Photo: © Tarnish Vision
A year of exploration
Amy Lawrence outlines the wide-ranging benefits arising from her Jerwood Creative Fellowship at Manchester International Festival.
Manchester International Festival (MIF) is a festival of original, new work and special events, staged every two years. Two years ago it launched the Jerwood Creative Fellowship to offer Manchester-based creatives within the first ten years of their practice a £3,000 bursary and the chance to gain valuable insight into the international artistic processes and networks behind MIF commissions and productions.
I am an artist, producer and educator based in Manchester, creating interdisciplinary live and visual projects. When I applied for the fellowship, it was a few years after I had graduated, and I was building a freelance career. I had been curating and producing DIY projects and opportunities for artists working in movement and live practices from across the UK and internationally. Although that was exciting, I was eager to find a more equal balance between creating and supporting.
Being selected started my journey to becoming a more confident artist, able to negotiate ambitious and challenging spaces.
Confidence and challenges
I recognised the fellowship as an opportunity to work with a large-scale organisation, fully invest in my own development and have space to reconsider what I wanted to achieve with my creative work.
I was interviewed in the winter of 2016 via a group interview and was surprised and thrilled to be awarded the fellowship considering the level of artists that had been interviewed. Being selected started my journey to becoming a more confident artist, able to negotiate ambitious and challenging spaces.
I entered the fellowship with an aim of developing my knowledge of choreographic processes and decision-making around content, design and production for a large-scale work, expanding my networks and forming a meaningful relation with MIF. I also hoped to meet a cohort of supportive peers of local artists making exciting work.
I was paired with the French choreographer Boris Charmatz who was producing a work called ’10,000 Gestures’ for MIF17. I knew this would allow me to expand my knowledge about work that felt more interdisciplinary, epic and experimental than the work I was able to access in Manchester at that time.
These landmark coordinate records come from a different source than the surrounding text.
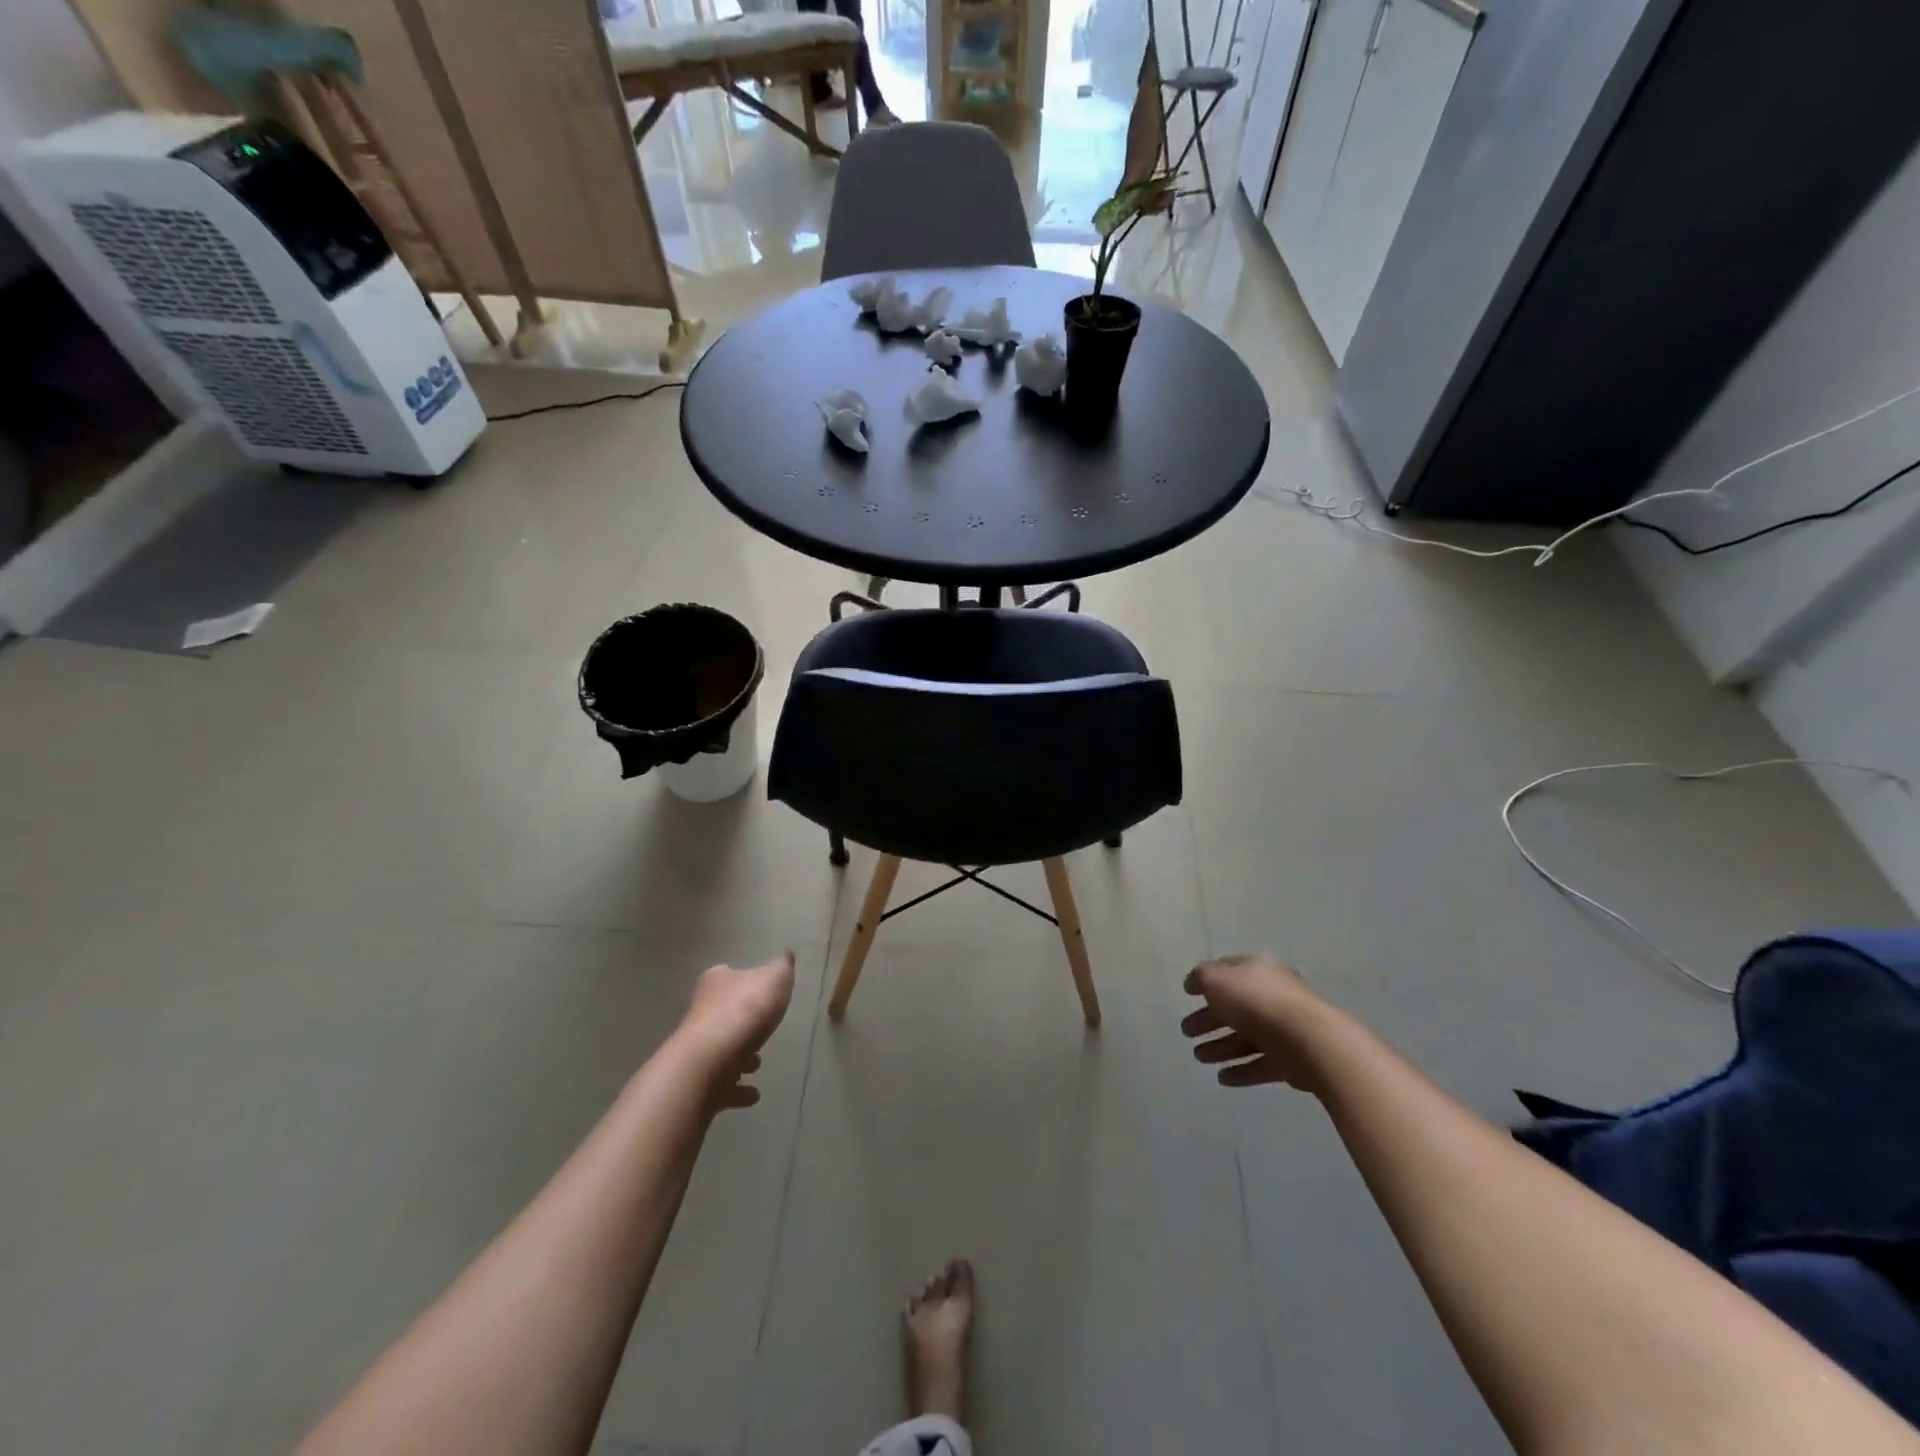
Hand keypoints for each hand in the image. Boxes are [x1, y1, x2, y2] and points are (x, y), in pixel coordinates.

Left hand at [678, 952, 795, 1109]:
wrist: (707, 1064)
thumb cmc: (744, 1012)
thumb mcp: (775, 978)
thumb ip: (783, 967)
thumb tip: (786, 955)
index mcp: (717, 982)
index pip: (728, 974)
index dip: (745, 982)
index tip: (762, 993)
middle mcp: (701, 1011)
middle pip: (723, 1013)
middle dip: (743, 1023)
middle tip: (764, 1031)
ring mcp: (696, 1048)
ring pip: (721, 1049)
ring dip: (739, 1057)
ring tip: (758, 1064)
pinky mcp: (697, 1081)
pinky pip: (721, 1084)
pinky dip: (736, 1089)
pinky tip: (753, 1094)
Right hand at [1181, 952, 1329, 1092]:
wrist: (1308, 1040)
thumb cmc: (1256, 1002)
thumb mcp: (1216, 980)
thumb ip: (1201, 978)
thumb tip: (1195, 982)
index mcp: (1257, 969)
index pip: (1227, 971)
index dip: (1206, 981)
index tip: (1187, 994)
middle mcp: (1272, 995)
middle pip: (1234, 1007)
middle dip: (1209, 1019)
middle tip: (1187, 1032)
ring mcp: (1284, 1028)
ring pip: (1246, 1037)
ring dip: (1221, 1047)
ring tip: (1199, 1058)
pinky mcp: (1293, 1059)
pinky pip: (1261, 1063)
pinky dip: (1241, 1070)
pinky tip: (1222, 1078)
There were regular informative meetings with Charmatz’s producer, Martina Hochmuth, enabling me to be involved in conversations around the process of staging the work.
I spent time in Mayfield Depot, a former railway station, watching and documenting the rehearsal process, and engaged in conversations with the wider team and dancers around their own practices and roles. I also took part in three trips to see '10,000 Gestures’ in Rennes in France, in Berlin and a visit to London to see another of Charmatz’s works ‘Danse de nuit’, furthering my understanding of process and experimentation in different cultural contexts.
The fellowship culminated in two events that allowed me to involve my own local networks in the creative process and build relationships with local organisations: a podcasting workshop with Reform Radio for local friends and Manchester residents; and a workshop for local artists hosted by Contact Theatre responding to the fellowship experience.
As a cohort we had focused personal development sessions and meetings with different departments at MIF. This developed into a project called SO FEY in July 2017, directly influenced by my research and learning. The work was platformed as part of Co:LAB Festival at The Royal Exchange Theatre. As a result of this, I was offered the 2018/19 Supported Artist position with the Open Exchange. And through that opportunity, I have recently been successful in applying for funding for a new project called ‘KINGS’ that builds on my interest in ensemble movement.
‘KINGS’ is a new interdisciplinary, live art and choreographic project co-created with and performed by a group of young, self-identifying men of colour from Manchester, outside after dark in the city centre, exploring the socio-visibility of masculine blackness in darkness. This work represents a widening of scale and ambition in my practice. MIF supported me by helping to recruit the performers and gave valuable management and producing advice.
Subsequent activities
I have been an active member of MIF’s board of directors as the Youth Representative, and am also an active member of its equality and diversity working group. My role on the board has developed my leadership, business and management knowledge. MIF values my input into these leadership processes and I now have a regular section on the board agenda.
I continue to learn, interact and share knowledge with MIF in a valued and supportive environment. Alongside self-led activity and freelance producing and teaching roles, I now work as a project manager delivering the national project Diverse Actions, allowing me to support interdisciplinary practices and learn by being exposed to exciting and radical projects. My experience at MIF as both an artist and in a leadership capacity continues to inform my approach to my work.
Amy Lawrence is an artist, producer and educator.
IG @_a_lawrence
This year the fellowship scheme is a key part of the festival’s journey towards The Factory, a major new arts space being developed in the heart of the city.